Leveraging Logical Rules in Knowledge Editing: A Cherry on the Top
Keyuan Cheng, Muhammad Asif Ali, Shu Yang, Gang Lin, Yuxuan Zhai, Haoyang Fei, Ke Xu, Lu Yu, Lijie Hu, Di Wang
TL;DR
This work introduces Rule-Ke, a rule-based knowledge editing framework that uses discovered logical rules to propagate correlated updates during multi-hop question answering under knowledge edits. By mining rules from a base KB and associating edits with the most relevant rules, Rule-Ke generates augmented knowledge and corresponding edits that ensure consistency across interdependent facts. The authors furthermore propose RKe-eval, a benchmark designed to stress hard-to-decompose questions and correlated knowledge updates. Empirical results show Rule-Ke significantly improves both parameter-based and memory-based KE approaches, with especially large gains on the RKe-eval dataset, validating the utility of incorporating logical rules into KE workflows.
Abstract
Multi-hop Question Answering (MQA) under knowledge editing (KE) is a key challenge in Large Language Models (LLMs). While best-performing solutions in this domain use a plan and solve paradigm to split a question into sub-questions followed by response generation, we claim that this approach is sub-optimal as it fails for hard to decompose questions, and it does not explicitly cater to correlated knowledge updates resulting as a consequence of knowledge edits.
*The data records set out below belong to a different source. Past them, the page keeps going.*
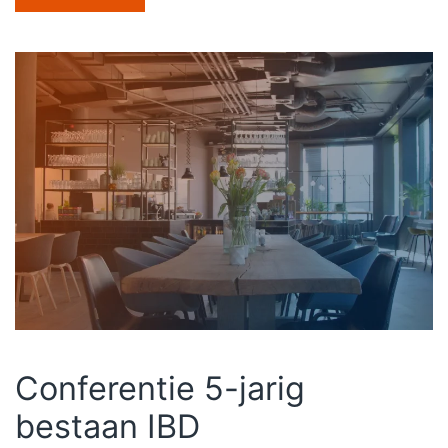
Conferentie 5-jarig
bestaan IBD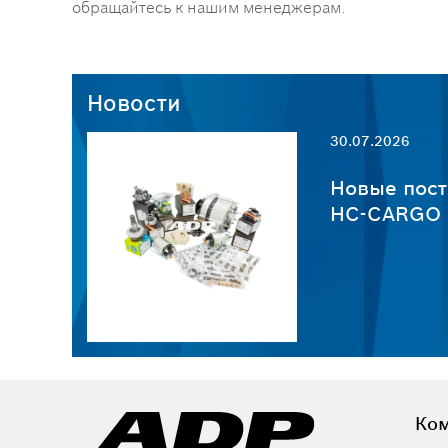
обращайтесь к нашим менеджерам.
Новости
30.07.2026
пчастей
Новые пост
HC-CARGO о
Ко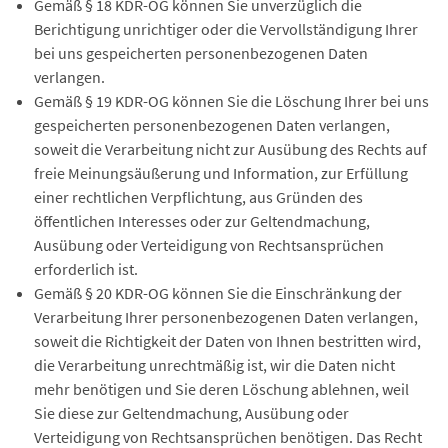
Gemäß § 18 KDR-OG können Sie unverzüglich die
Berichtigung unrichtiger oder die Vervollständigung Ihrer
bei uns gespeicherten personenbezogenen Daten
verlangen.
Gemäß § 19 KDR-OG können Sie die Löschung Ihrer bei uns
gespeicherten personenbezogenen Daten verlangen,
soweit die Verarbeitung nicht zur Ausübung des Rechts auf
freie Meinungsäußerung und Information, zur Erfüllung
einer rechtlichen Verpflichtung, aus Gründen des
öffentlichen Interesses oder zur Geltendmachung,
Ausübung oder Verteidigung von Rechtsansprüchen
erforderlich ist.
Gemäß § 20 KDR-OG können Sie die Einschränkung der
Verarbeitung Ihrer personenbezogenen Daten verlangen,
soweit die Richtigkeit der Daten von Ihnen bestritten wird,
die Verarbeitung unrechtmäßig ist, wir die Daten nicht
mehr benötigen und Sie deren Löschung ablehnen, weil
Sie diese zur Geltendmachung, Ausübung oder
Verteidigung von Rechtsansprüchen benötigen. Das Recht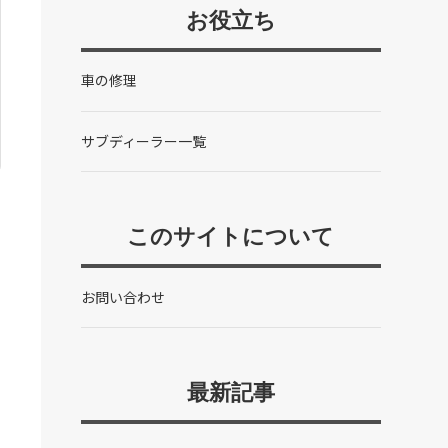
お役立ち
車の修理
サブディーラー一覧
このサイトについて
お問い合わせ
最新記事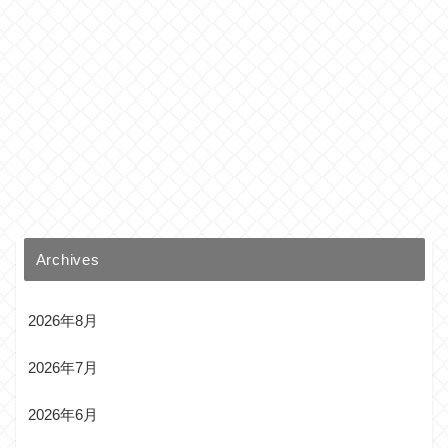
Archives
2026年8月
2026年7月
2026年6月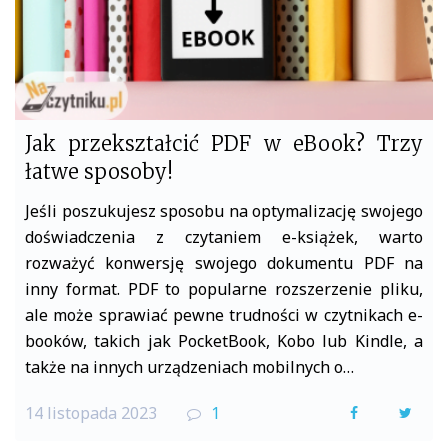
Jak przekształcić PDF w eBook? Trzy
łatwe sposoby!
Jeśli poszukujesz sposobu na optymalizację swojego
doświadczenia z czytaniem e-książek, warto
rozważyć konwersję swojego dokumentu PDF na
inny format. PDF to popularne rozszerzenie pliku,
ale może sprawiać pewne trudności w czytnikach e-
booków, takich jak PocketBook, Kobo lub Kindle, a
także na innych urządzeniach mobilnych o…
14 listopada 2023
1
F
T
a
w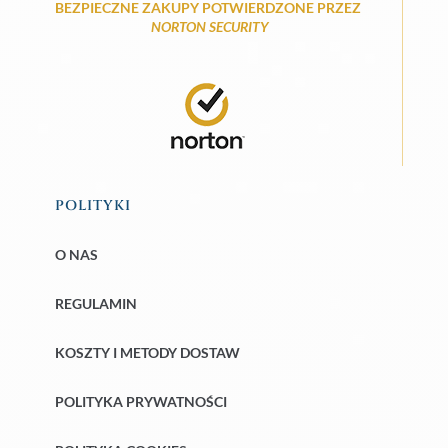
BEZPIECZNE ZAKUPY POTWIERDZONE PRZEZ
NORTON SECURITY
POLITYKI
O NAS
REGULAMIN
KOSZTY I METODY DOSTAW
POLITYKA PRYWATNOŚCI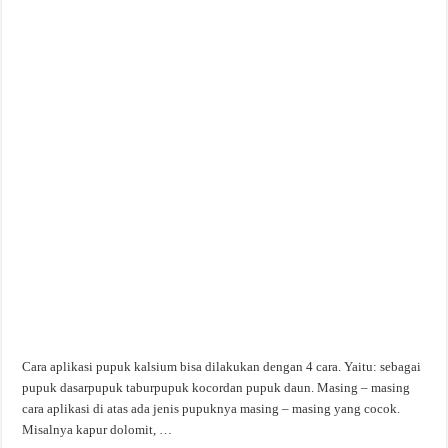
Cara aplikasi pupuk kalsium bisa dilakukan dengan 4 cara. Yaitu: sebagai
pupuk dasarpupuk taburpupuk kocordan pupuk daun. Masing – masing
cara aplikasi di atas ada jenis pupuknya masing – masing yang cocok.
Misalnya kapur dolomit, …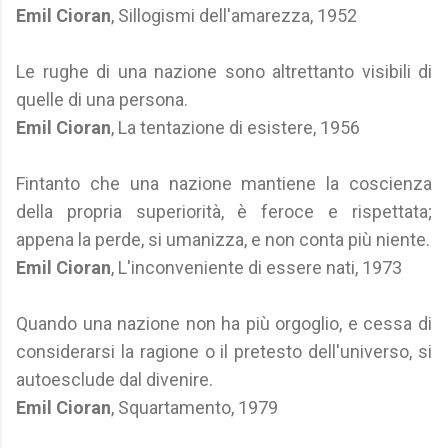
Emil Cioran
, Sillogismi dell'amarezza, 1952
Le rughe di una nazione sono altrettanto visibili di
quelle di una persona.
Emil Cioran
, La tentazione di esistere, 1956
Fintanto che una nazione mantiene la coscienza
della propria superiorità, è feroce e rispettata;
appena la perde, si umanizza, e non conta più niente.
Emil Cioran
, L'inconveniente di essere nati, 1973
Quando una nazione non ha più orgoglio, e cessa di
considerarsi la ragione o il pretesto dell'universo, si
autoesclude dal divenire.
Emil Cioran
, Squartamento, 1979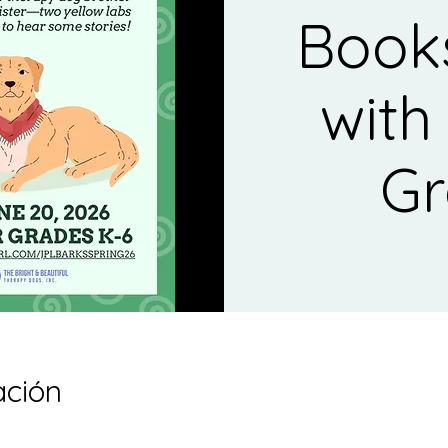
Book
with
Gr
ación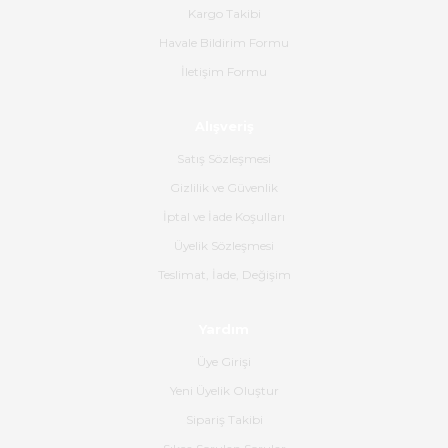
Ahmet Çağın | 20/06/2026
Kargo Takibi
Havale Bildirim Formu
Ürün sorunsuz ulaştı havalı
İletişim Formu
poşetlerle gönderim yapıyorlar.
Ürünün kodu XDR-240e-24 yeni
ürün geliyor.
Alışveriş
B... K... | 16/06/2026
Satış Sözleşmesi
Gizlilik ve Güvenlik
Gerçekten harika ve etkileyici
İptal ve İade Koşulları
olmuş, tam istediğim gibi. Ayrıca
satış personeline de güzel ve
Üyelik Sözleşmesi
nazik ilgisi için teşekkür ederim.
Teslimat, İade, Değişim
Dima Kulalac | 18/05/2026
Yardım
Hızlı bir şekilde elimize ulaştı
Üye Girişi
güzel paketlenmişti
Yeni Üyelik Oluştur
B... K... | 16/05/2026
Sipariş Takibi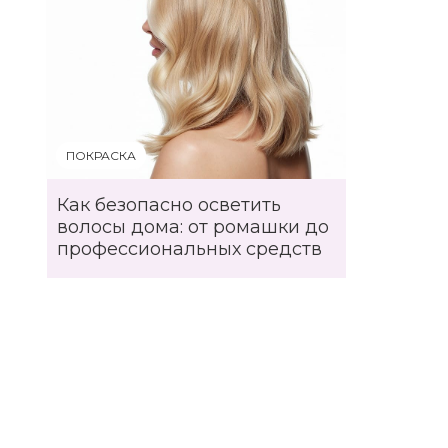
ПОКРАСКА
Как безопасно осветить
волосы дома: от ромашки до
профессиональных средств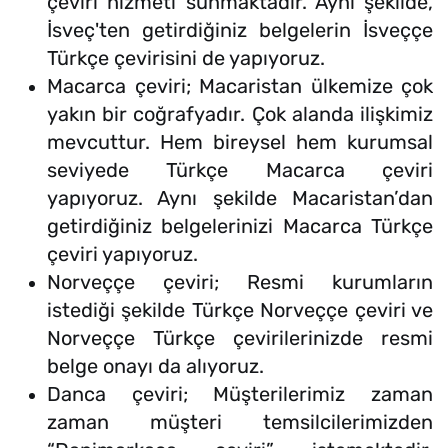
çeviri hizmeti sunmaktadır. Aynı şekilde,
İsveç'ten getirdiğiniz belgelerin İsveççe
Türkçe çevirisini de yapıyoruz.
Macarca çeviri; Macaristan ülkemize çok
yakın bir coğrafyadır. Çok alanda ilişkimiz
mevcuttur. Hem bireysel hem kurumsal
seviyede Türkçe Macarca çeviri
yapıyoruz. Aynı şekilde Macaristan’dan
getirdiğiniz belgelerinizi Macarca Türkçe
çeviri yapıyoruz.
Norveççe çeviri; Resmi kurumların
istediği şekilde Türkçe Norveççe çeviri ve
Norveççe Türkçe çevirilerinizde resmi
belge onayı da alıyoruz.
Danca çeviri; Müşterilerimiz zaman
zaman müşteri temsilcilerimizden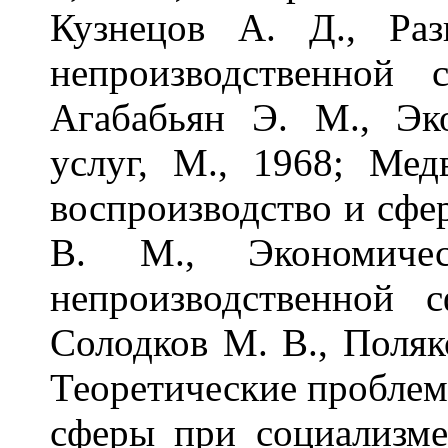
Кузнецов А. Д., Раз
непроизводственной
Агабабьян Э. М., Эк
услуг, М., 1968; Мед
воспроизводство и сфер
В. М., Экономичес
непроизводственной
Солодков М. В., Поляко
Теоретические проблем
сферы при социализме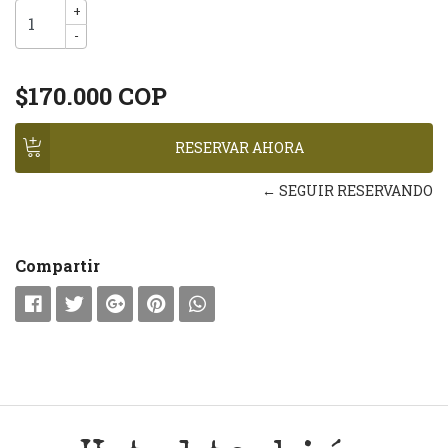
+
-
$170.000 COP
← SEGUIR RESERVANDO
Compartir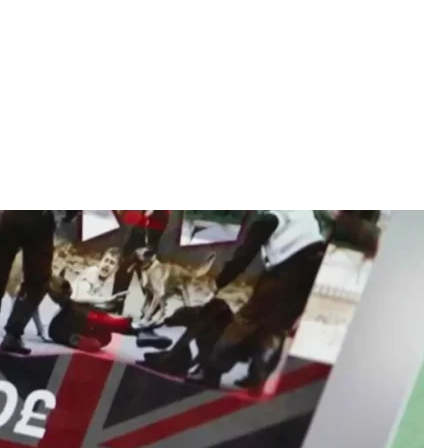
налі Direct Action UK
BC
доступ до документів НАТО і ЦРУ» і казав,
C з’ясувало, що за підпалом майна Стармера стояв
пломата, який раніше працював радником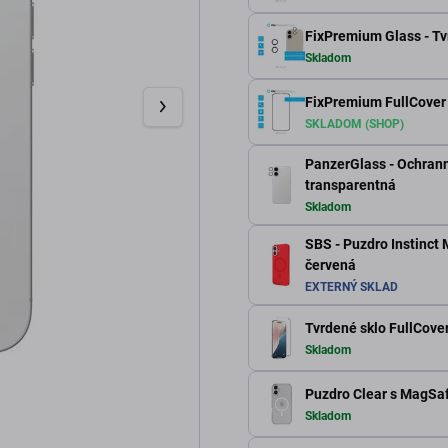
FixPremium Glass - Tv
Skladom
FixPremium FullCover 
SKLADOM (SHOP)
PanzerGlass - Ochranný
transparentná
Skladom
SBS - Puzdro Instinct
červená
EXTERNÝ SKLAD
Tvrdené sklo FullCover
Skladom
Puzdro Clear s MagSaf
Skladom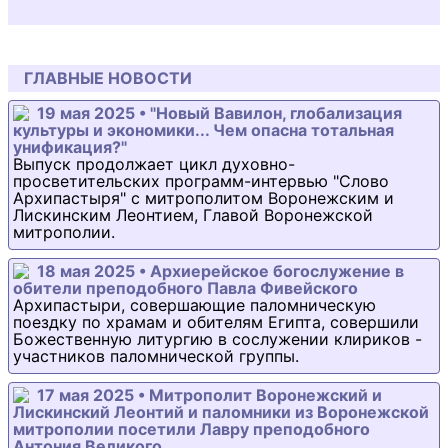
ГЛАВНЫЕ НОВОСТИ
19 мая 2025 • "Новый Вавилон, глобализация
культуры и экономики... Чем опасна тотальная
унификация?"
Выпуск продолжает цикл духовно-
просветительских программ-интервью "Слово
Архипастыря" с митрополитом Воронежским и
Лискинским Леонтием, Главой Воронежской
митрополии.
18 мая 2025 • Архиерейское богослужение в
обители преподобного Павла Фивейского
Архипастыри, совершающие паломническую
поездку по храмам и обителям Египта, совершили
Божественную литургию в сослужении клириков -
участников паломнической группы.
17 мая 2025 • Митрополит Воронежский и
Лискинский Леонтий и паломники из Воронежской
митрополии посетили Лавру преподобного
Антония Великого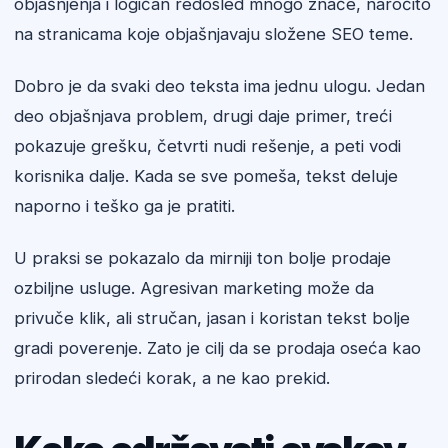
objašnjenja i logičan redosled mnogo znače, naročito
na stranicama koje objašnjavaju složene SEO teme.
Dobro je da svaki deo teksta ima jednu ulogu. Jedan
deo objašnjava problem, drugi daje primer, treći
pokazuje grešku, četvrti nudi rešenje, a peti vodi
korisnika dalje. Kada se sve pomeša, tekst deluje
naporno i teško ga je pratiti.
U praksi se pokazalo da mirniji ton bolje prodaje
ozbiljne usluge. Agresivan marketing može da
privuče klik, ali stručan, jasan i koristan tekst bolje
gradi poverenje. Zato je cilj da se prodaja oseća kao
prirodan sledeći korak, a ne kao prekid.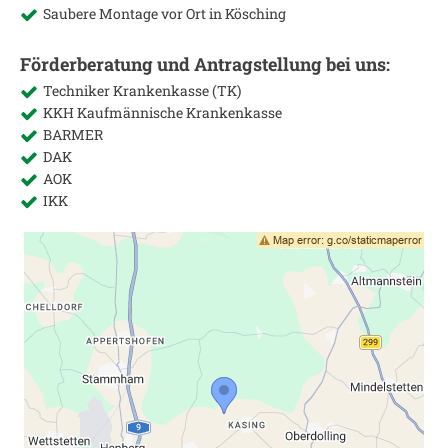
Saubere Montage vor Ort in
Kösching
Förderberatung und Antragstellung bei uns:
Techniker Krankenkasse (TK)
KKH Kaufmännische Krankenkasse
BARMER
DAK
AOK
IKK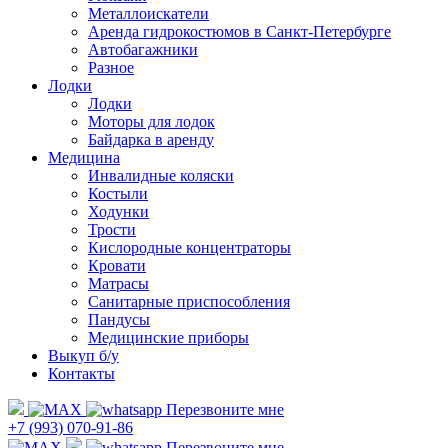
Металлоискатели
Аренда гидрокостюмов в Санкт-Петербурге
Автобагажники
Разное
Лодки
Лодки
Моторы для лодок
Байдарка в аренду
Медицина
Инвалидные коляски
Костыли
Ходунки
Трости
Кислородные концентраторы
Кровати
Матрасы
Санитарные приспособления
Пандусы
Медицинские приборы
Выкуп б/у
Контакты
Перезвоните мне
+7 (993) 070-91-86
Перезвоните мне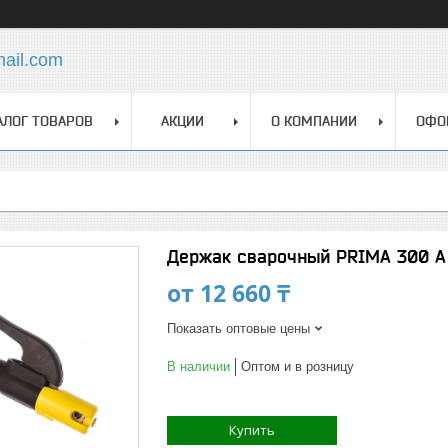
mail.com
АЛОГ ТОВАРОВ
АКЦИИ
О КОМПАНИИ
ОФО
Держак сварочный PRIMA 300 А
от
12 660 ₸
Показать оптовые цены
В наличии
Оптом и в розницу
Купить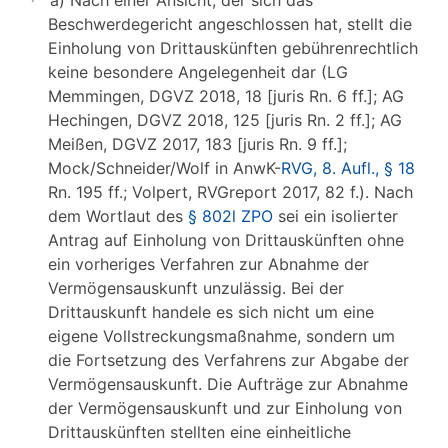
a) Nach einer Ansicht, der sich das
Beschwerdegericht angeschlossen hat, stellt die
Einholung von Drittauskünften gebührenrechtlich
keine besondere Angelegenheit dar (LG
Memmingen, DGVZ 2018, 18 [juris Rn. 6 ff.]; AG
Hechingen, DGVZ 2018, 125 [juris Rn. 2 ff.]; AG
Meißen, DGVZ 2017, 183 [juris Rn. 9 ff.];
Mock/Schneider/Wolf in AnwK-
RVG, 8. Aufl., § 18
Rn. 195 ff.; Volpert, RVGreport 2017, 82 f.). Nach
dem Wortlaut des
§ 802l ZPO
sei ein isolierter
Antrag auf Einholung von Drittauskünften ohne
ein vorheriges Verfahren zur Abnahme der
Vermögensauskunft unzulässig. Bei der
Drittauskunft handele es sich nicht um eine
eigene Vollstreckungsmaßnahme, sondern um
die Fortsetzung des Verfahrens zur Abgabe der
Vermögensauskunft. Die Aufträge zur Abnahme
der Vermögensauskunft und zur Einholung von
Drittauskünften stellten eine einheitliche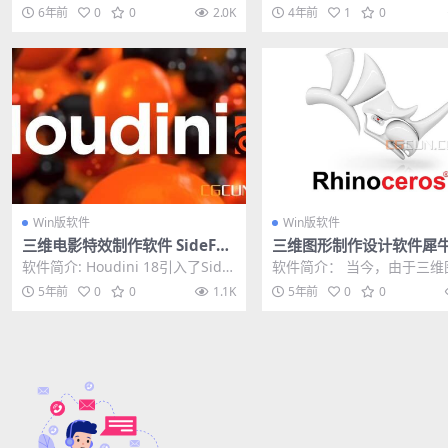
破解版
版
高质量RAW的软件，以实现更好的
矢量图形设计软件 AI...
6年前
0
0
2.0K
4年前
1
0
编辑。防止出...
Win版软件
Win版软件
三维电影特效制作软件 SideFX
三维图形制作设计软件犀牛 
Houdini FX 18.5.499 Win
noceros 7.6.21124.0900
软件简介: Houdini 18引入了Side
软件简介： 当今，由于三维
n中文/英文版
FX Solaris（基于USD-...
件的异常丰富， 想要在激烈
5年前
0
0
1.1K
5年前
0
0
中取得一席之地，...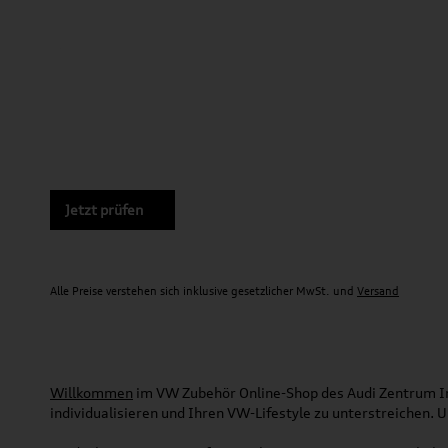
Jetzt prüfen
Alle Preise verstehen sich inklusive gesetzlicher MwSt. und
Versand
Willkommen
im VW Zubehör Online-Shop des Audi Zentrum Ing
individualisieren und Ihren VW-Lifestyle zu unterstreichen.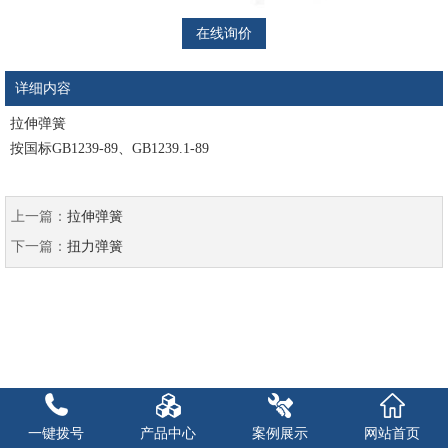
在线询价
详细内容
拉伸弹簧
按国标GB1239-89、GB1239.1-89
上一篇：
拉伸弹簧
下一篇：
扭力弹簧
一键拨号
产品中心
案例展示
网站首页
This has a detrimental impact on the overall consistency of the updated knowledge. To address these issues, in this paper, we propose a novel framework named RULE-KE, i.e., RULE based Knowledge Editing, which is a cherry on the top for augmenting the performance of all existing MQA methods under KE. Specifically, RULE-KE leverages rule discovery to discover a set of logical rules. Then, it uses these discovered rules to update knowledge about facts highly correlated with the edit. Experimental evaluation using existing and newly curated datasets (i.e., RKE-EVAL) shows that RULE-KE helps augment both performances of parameter-based and memory-based solutions up to 92% and 112.9%, respectively.